/---
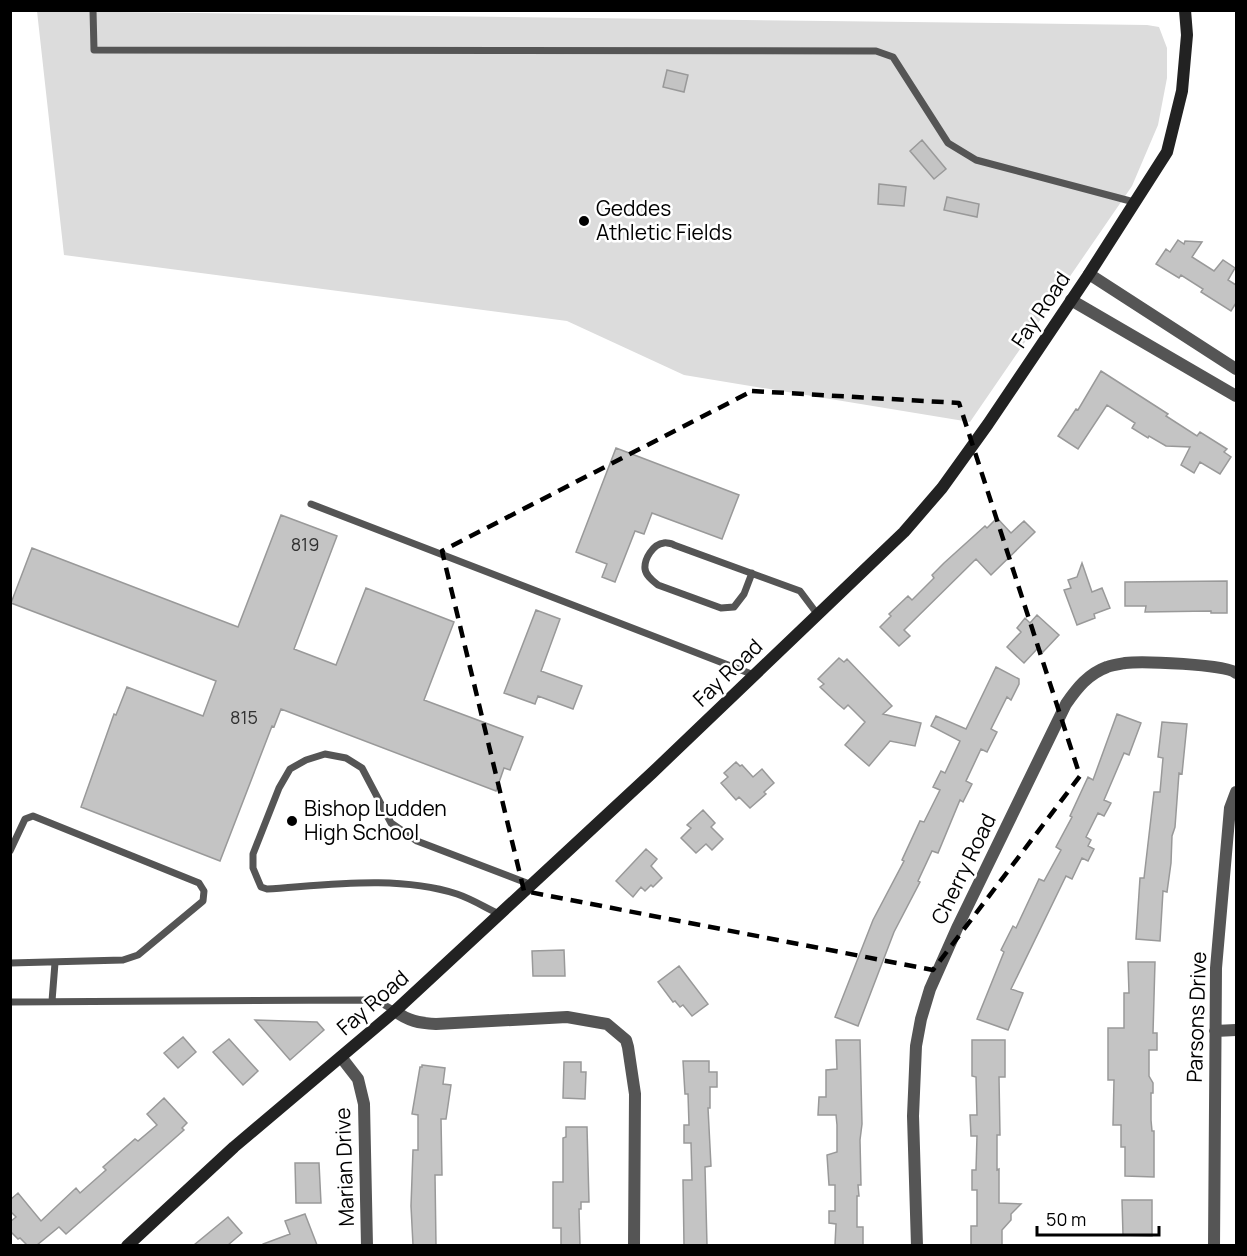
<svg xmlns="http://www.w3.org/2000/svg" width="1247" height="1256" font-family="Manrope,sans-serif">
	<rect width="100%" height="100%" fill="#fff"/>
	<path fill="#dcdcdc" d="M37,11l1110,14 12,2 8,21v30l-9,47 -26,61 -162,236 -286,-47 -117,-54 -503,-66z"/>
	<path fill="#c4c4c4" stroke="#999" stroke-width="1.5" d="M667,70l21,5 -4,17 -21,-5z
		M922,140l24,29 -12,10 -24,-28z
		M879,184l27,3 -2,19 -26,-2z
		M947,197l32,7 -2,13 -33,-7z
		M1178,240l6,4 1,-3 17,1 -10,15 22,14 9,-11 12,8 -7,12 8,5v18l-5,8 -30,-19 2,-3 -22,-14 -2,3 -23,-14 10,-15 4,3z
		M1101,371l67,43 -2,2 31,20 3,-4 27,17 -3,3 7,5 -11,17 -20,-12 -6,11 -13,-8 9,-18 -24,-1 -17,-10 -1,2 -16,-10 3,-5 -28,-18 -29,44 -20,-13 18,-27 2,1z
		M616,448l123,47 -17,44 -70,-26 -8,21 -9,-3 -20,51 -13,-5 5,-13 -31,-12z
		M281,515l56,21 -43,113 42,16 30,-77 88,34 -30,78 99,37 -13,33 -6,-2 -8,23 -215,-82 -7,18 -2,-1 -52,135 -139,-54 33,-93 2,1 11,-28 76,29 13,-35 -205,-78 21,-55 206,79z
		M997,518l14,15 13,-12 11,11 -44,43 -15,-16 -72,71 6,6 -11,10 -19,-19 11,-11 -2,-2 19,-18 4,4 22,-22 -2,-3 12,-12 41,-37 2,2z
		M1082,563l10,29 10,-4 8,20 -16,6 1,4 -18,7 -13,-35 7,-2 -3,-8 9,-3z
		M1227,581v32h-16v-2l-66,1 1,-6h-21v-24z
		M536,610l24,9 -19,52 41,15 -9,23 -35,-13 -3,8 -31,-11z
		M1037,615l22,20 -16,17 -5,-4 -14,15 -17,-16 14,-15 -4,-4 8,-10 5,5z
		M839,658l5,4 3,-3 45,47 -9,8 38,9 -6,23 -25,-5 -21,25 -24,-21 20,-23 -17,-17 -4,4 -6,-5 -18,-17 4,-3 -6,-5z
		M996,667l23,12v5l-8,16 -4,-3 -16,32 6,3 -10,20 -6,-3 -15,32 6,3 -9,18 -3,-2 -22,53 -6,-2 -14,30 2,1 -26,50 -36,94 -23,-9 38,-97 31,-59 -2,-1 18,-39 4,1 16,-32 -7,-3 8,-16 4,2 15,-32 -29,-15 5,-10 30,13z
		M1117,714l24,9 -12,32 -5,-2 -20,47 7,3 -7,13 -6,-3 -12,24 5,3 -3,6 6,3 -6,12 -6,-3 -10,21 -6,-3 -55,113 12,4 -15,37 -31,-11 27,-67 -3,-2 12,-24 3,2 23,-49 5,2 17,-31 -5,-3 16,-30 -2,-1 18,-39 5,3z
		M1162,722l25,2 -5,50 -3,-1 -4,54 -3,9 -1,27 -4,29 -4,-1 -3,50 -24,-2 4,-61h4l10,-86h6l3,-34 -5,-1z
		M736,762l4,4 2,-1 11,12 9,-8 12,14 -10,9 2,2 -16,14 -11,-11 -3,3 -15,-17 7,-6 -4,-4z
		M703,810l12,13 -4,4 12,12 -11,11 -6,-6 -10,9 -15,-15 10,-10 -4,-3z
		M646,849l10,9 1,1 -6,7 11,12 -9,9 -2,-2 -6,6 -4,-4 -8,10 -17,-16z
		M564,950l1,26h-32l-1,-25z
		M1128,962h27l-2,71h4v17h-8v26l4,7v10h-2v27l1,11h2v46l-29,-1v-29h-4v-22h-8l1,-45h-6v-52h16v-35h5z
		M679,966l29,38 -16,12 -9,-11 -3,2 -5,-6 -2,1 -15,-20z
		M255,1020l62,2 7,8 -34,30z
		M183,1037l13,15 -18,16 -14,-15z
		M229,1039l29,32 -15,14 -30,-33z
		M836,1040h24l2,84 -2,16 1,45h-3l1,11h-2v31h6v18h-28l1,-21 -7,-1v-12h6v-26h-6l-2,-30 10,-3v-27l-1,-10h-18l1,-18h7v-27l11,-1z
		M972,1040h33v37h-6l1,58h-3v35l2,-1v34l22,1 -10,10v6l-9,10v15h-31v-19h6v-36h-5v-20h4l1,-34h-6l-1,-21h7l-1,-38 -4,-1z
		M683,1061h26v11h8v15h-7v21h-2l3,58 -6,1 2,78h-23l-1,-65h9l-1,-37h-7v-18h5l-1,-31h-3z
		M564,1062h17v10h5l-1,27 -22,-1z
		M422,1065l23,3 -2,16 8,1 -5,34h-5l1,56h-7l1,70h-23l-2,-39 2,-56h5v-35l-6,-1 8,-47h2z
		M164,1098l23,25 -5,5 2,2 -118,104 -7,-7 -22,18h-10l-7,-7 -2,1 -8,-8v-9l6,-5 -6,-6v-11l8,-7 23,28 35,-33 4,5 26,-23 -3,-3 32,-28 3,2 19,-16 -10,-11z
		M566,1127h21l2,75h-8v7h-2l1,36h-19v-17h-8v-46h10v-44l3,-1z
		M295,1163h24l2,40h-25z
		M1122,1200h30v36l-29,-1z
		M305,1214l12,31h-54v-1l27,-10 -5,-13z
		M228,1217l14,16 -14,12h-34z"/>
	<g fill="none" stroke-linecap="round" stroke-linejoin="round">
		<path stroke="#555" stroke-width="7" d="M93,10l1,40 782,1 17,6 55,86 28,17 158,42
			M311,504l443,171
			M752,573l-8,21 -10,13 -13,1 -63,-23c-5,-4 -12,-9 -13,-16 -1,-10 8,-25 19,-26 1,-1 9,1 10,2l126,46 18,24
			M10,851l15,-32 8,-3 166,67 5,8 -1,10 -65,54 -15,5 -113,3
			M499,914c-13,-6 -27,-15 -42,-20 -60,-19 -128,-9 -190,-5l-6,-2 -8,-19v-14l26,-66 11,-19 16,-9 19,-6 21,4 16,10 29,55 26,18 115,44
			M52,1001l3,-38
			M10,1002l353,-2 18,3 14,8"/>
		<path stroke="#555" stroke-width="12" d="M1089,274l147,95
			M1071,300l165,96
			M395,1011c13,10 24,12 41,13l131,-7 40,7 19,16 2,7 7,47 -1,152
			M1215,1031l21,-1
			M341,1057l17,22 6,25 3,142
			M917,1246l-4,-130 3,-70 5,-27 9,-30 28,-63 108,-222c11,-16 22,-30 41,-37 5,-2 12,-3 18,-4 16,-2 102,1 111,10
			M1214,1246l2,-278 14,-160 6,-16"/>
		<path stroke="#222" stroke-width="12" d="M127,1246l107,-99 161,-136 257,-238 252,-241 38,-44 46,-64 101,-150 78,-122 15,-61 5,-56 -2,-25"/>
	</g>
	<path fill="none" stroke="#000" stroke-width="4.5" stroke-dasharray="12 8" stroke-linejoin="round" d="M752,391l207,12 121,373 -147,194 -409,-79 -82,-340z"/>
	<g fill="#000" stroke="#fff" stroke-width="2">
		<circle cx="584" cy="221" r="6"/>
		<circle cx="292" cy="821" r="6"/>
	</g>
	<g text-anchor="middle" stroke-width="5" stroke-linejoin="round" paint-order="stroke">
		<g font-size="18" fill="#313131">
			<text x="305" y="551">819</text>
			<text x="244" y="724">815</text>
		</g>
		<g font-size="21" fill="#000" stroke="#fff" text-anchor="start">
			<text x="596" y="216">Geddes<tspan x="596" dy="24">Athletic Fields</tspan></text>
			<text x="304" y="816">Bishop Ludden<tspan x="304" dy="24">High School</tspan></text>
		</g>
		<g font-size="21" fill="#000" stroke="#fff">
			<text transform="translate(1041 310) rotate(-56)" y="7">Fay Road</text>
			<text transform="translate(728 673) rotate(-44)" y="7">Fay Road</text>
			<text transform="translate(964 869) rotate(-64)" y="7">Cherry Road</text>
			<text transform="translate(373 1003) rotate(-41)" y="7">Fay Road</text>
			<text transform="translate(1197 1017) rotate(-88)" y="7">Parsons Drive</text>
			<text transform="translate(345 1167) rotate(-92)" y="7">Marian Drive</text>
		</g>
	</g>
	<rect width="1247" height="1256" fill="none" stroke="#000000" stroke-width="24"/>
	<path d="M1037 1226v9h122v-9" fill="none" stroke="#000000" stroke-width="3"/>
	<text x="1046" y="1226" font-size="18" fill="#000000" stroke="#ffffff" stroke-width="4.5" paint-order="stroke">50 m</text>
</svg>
\---
/---
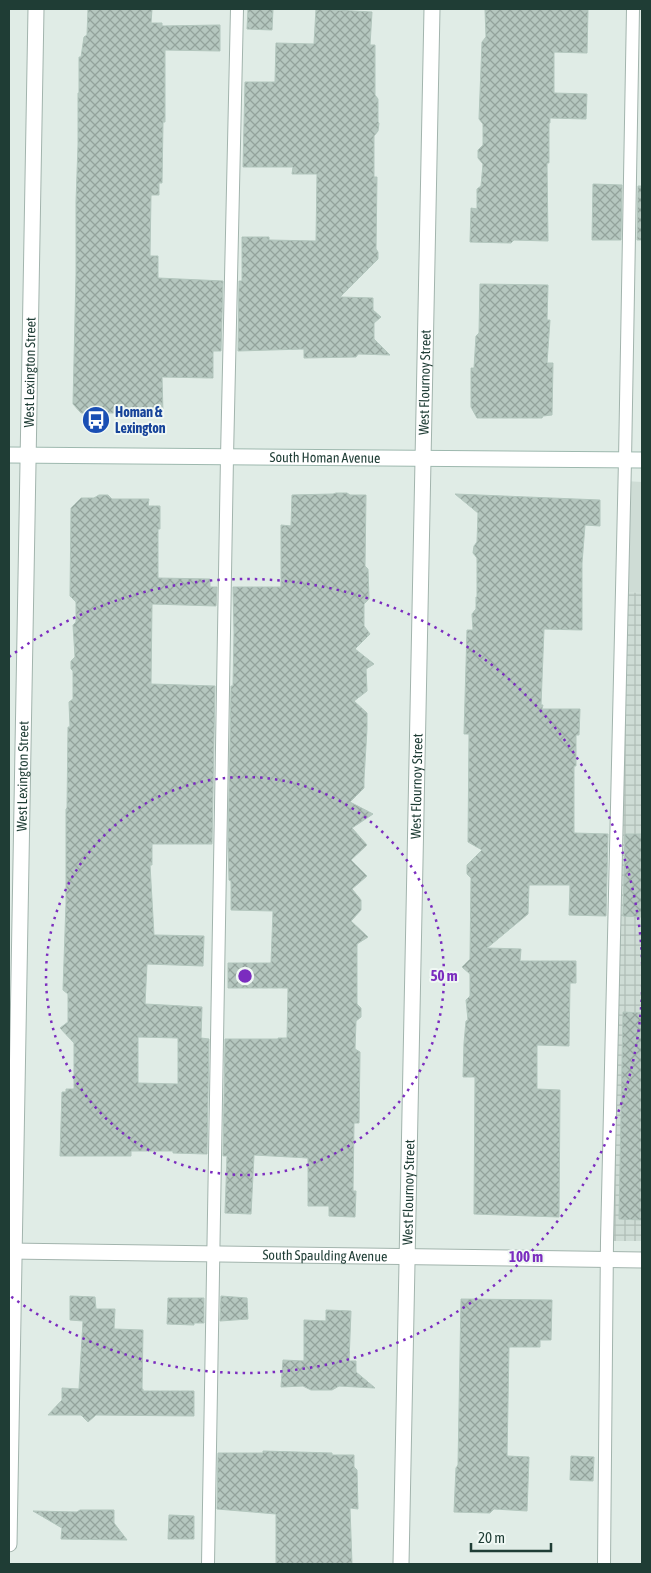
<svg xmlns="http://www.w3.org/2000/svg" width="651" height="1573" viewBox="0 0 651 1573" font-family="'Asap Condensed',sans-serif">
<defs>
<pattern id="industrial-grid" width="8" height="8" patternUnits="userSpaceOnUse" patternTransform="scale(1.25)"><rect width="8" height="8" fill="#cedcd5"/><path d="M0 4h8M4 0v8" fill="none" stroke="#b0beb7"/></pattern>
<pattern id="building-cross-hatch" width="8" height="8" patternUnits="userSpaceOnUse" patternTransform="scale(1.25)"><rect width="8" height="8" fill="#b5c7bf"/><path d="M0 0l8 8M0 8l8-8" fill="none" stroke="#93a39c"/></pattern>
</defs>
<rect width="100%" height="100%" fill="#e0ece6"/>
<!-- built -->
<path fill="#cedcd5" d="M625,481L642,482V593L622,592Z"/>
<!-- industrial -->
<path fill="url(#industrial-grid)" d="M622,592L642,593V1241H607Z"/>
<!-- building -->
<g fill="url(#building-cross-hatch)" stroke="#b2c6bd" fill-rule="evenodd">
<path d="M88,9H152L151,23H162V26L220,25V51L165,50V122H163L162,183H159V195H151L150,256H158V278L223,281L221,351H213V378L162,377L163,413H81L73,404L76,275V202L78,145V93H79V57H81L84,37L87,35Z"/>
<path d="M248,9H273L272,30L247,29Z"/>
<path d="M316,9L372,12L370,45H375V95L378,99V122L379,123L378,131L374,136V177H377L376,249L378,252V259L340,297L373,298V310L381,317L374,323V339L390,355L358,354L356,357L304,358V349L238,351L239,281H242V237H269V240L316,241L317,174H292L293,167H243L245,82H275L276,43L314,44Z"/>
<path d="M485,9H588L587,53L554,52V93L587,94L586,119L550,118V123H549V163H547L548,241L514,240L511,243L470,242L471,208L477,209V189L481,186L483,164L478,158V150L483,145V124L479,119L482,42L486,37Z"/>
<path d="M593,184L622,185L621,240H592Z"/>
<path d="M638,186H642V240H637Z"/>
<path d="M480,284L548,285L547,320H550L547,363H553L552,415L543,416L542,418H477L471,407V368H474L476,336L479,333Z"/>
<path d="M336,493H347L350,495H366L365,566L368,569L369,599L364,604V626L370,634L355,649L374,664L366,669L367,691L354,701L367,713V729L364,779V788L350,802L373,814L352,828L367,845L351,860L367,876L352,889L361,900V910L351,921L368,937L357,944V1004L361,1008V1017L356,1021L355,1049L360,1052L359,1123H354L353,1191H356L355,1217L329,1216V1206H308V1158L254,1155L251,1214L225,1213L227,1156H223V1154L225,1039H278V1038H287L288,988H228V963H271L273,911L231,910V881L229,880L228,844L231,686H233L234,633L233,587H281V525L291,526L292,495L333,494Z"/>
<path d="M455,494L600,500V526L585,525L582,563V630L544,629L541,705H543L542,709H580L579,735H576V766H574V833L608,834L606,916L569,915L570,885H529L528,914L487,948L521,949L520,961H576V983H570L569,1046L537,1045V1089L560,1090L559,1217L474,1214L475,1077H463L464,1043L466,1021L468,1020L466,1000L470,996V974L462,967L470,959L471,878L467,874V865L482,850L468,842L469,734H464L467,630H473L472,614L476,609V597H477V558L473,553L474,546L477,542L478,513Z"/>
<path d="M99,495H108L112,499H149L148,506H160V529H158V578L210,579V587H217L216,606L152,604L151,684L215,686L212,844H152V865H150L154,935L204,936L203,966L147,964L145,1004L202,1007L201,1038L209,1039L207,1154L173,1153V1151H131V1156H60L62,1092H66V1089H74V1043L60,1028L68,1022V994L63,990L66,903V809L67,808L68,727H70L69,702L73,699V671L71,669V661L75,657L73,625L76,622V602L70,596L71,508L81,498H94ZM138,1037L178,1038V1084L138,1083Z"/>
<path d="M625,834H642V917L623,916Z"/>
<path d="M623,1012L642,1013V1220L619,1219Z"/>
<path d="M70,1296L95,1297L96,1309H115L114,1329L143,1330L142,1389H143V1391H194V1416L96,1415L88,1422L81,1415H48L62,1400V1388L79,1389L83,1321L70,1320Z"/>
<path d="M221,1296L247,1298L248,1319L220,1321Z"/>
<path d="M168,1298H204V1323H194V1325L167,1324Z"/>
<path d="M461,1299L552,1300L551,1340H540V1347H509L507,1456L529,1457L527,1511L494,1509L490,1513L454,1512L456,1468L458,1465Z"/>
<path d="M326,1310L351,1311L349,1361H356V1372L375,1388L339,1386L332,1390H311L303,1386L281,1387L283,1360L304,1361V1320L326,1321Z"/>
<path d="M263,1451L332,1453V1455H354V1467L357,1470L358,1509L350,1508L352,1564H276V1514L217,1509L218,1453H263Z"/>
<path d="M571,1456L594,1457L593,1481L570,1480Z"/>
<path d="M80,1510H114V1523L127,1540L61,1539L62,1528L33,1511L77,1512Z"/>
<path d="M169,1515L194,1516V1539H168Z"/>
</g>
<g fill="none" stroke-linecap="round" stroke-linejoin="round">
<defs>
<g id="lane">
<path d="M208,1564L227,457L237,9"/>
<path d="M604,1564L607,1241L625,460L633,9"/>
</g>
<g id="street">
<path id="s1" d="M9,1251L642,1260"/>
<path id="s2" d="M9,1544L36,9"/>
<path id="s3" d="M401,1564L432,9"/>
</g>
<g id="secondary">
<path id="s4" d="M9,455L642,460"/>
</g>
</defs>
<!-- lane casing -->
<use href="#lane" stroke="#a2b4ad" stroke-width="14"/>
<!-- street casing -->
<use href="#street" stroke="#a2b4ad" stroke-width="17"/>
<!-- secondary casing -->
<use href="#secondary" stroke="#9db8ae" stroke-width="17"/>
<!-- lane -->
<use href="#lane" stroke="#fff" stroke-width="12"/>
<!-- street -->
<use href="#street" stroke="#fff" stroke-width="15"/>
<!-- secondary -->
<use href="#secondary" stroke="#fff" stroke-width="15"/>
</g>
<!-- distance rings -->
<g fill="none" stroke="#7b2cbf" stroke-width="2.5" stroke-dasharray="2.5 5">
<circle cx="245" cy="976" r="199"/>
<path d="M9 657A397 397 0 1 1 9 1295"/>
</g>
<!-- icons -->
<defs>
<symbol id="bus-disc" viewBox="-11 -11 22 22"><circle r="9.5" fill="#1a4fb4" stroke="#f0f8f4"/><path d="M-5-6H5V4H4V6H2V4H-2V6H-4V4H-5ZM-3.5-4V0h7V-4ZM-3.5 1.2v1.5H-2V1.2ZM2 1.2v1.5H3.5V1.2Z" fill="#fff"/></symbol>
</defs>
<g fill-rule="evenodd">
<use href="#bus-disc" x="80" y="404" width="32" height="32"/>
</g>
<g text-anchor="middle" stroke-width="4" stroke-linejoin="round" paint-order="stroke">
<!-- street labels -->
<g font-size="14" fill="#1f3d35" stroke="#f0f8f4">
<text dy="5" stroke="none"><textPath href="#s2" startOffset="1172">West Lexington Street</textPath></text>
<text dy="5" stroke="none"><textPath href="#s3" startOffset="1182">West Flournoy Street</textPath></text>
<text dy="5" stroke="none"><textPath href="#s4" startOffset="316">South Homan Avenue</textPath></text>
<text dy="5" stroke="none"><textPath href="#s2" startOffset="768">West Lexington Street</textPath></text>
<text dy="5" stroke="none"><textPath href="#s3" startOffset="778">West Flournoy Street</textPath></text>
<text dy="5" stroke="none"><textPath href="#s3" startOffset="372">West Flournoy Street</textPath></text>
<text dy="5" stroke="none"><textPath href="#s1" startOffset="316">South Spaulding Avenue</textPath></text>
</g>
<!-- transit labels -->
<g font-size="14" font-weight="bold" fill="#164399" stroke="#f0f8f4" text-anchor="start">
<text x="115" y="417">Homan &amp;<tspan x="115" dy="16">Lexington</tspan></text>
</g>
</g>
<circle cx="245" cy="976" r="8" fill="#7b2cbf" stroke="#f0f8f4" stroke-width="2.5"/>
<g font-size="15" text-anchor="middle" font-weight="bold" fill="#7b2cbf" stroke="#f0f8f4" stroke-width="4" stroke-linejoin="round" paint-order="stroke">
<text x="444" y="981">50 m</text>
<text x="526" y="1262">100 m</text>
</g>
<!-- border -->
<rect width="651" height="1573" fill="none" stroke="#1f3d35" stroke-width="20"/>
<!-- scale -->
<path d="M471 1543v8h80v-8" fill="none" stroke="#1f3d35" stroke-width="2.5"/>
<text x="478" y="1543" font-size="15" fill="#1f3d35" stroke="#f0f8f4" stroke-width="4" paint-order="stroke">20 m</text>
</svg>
\---
_Activity_.
What the answer needs is every line from the data above with "linecap" in it.

_Answer for this exercise_.
	<g fill="none" stroke-linecap="round" stroke-linejoin="round">
<g fill="none" stroke-linecap="round" stroke-linejoin="round">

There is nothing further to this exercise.